Edit: to clarify, I already know that this isomorphism is a general fact for all finite abelian groups, what I don’t understand is why there are $p-1$ elements in the character group in this particular example. I know there must be $p-1$ of them, but I have trouble “picturing” them.
The character group $\hat{G}$ of a group $G$ is defined as $$\hat{G}=\lbrace \chi:G\to \mathbb{C}^\times \mid \chi\text{ homomorphism}\rbrace$$
as Sean Eberhard wrote in the comment. (note: some require that the image lies in $\mathbb{C}^1$, the unit circle, but for finite groups this does not matter). This allows for the image to be more than just $\lbrace \pm 1\rbrace$. Indeed, e.g. for $G=\mathbb{Z}/4\mathbb{Z}$, there is a character defined by $1\mapsto i$.

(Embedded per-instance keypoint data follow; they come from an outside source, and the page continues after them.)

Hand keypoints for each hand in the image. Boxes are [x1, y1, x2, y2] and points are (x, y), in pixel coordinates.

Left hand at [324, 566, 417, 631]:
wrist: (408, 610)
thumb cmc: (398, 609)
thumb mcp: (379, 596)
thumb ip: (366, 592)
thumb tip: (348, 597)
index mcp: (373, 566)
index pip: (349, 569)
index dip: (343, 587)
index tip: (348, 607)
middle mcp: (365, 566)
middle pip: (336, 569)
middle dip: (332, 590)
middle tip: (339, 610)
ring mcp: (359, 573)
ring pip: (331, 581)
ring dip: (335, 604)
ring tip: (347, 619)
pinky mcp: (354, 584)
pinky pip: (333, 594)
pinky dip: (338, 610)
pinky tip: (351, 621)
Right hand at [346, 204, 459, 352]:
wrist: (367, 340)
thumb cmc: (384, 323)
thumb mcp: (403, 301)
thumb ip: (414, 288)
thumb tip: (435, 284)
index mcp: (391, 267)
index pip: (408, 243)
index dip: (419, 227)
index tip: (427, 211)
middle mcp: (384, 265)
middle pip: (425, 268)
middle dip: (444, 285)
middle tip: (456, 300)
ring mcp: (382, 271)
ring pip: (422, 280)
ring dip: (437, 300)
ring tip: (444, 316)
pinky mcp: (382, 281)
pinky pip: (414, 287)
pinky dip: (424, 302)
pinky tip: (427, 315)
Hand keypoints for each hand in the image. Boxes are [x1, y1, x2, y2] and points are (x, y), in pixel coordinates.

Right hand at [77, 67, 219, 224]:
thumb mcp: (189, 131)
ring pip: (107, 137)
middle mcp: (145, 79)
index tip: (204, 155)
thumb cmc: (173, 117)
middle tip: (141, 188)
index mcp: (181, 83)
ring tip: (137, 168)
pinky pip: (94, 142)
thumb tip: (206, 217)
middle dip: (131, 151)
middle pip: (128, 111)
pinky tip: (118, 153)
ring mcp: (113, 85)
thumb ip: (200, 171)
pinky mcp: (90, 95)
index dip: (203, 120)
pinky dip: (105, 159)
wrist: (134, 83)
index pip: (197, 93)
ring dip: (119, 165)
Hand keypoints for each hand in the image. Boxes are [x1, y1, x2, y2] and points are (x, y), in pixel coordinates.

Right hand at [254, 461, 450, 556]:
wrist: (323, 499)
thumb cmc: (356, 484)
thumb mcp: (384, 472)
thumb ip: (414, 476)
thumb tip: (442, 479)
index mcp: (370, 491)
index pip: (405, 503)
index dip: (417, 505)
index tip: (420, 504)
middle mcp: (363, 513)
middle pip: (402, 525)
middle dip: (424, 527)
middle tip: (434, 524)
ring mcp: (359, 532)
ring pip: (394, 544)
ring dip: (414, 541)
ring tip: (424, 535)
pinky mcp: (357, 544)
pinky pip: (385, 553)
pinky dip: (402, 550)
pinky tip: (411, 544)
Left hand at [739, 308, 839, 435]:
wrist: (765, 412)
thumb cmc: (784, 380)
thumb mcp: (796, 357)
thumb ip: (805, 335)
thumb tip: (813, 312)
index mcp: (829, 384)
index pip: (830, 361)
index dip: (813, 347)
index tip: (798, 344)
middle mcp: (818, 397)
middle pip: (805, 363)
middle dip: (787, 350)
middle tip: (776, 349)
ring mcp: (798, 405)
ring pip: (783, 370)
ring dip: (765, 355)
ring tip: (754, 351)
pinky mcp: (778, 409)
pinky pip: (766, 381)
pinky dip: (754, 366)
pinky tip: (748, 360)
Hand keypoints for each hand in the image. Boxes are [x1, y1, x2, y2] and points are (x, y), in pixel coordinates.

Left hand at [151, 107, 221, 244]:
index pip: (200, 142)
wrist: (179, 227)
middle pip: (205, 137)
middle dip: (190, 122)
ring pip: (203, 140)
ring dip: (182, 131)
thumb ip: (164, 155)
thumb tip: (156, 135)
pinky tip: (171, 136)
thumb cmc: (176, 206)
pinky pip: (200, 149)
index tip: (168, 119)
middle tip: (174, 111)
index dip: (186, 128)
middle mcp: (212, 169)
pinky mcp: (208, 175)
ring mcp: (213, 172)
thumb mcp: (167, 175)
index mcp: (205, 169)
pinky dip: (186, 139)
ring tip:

As Dietrich Burde mentions, it is a general fact that $\hat{G}\cong G$ for all finite abelian groups. A proof can be found in Keith Conrad's notes, https://kconrad.math.uconn.edu/blurbs/grouptheory/charthy.pdf, Theorem 3.13. In your case, as $(\mathbb{Z}/p\mathbb{Z})^\times$ is cyclic, actually Theorem 3.11 suffices.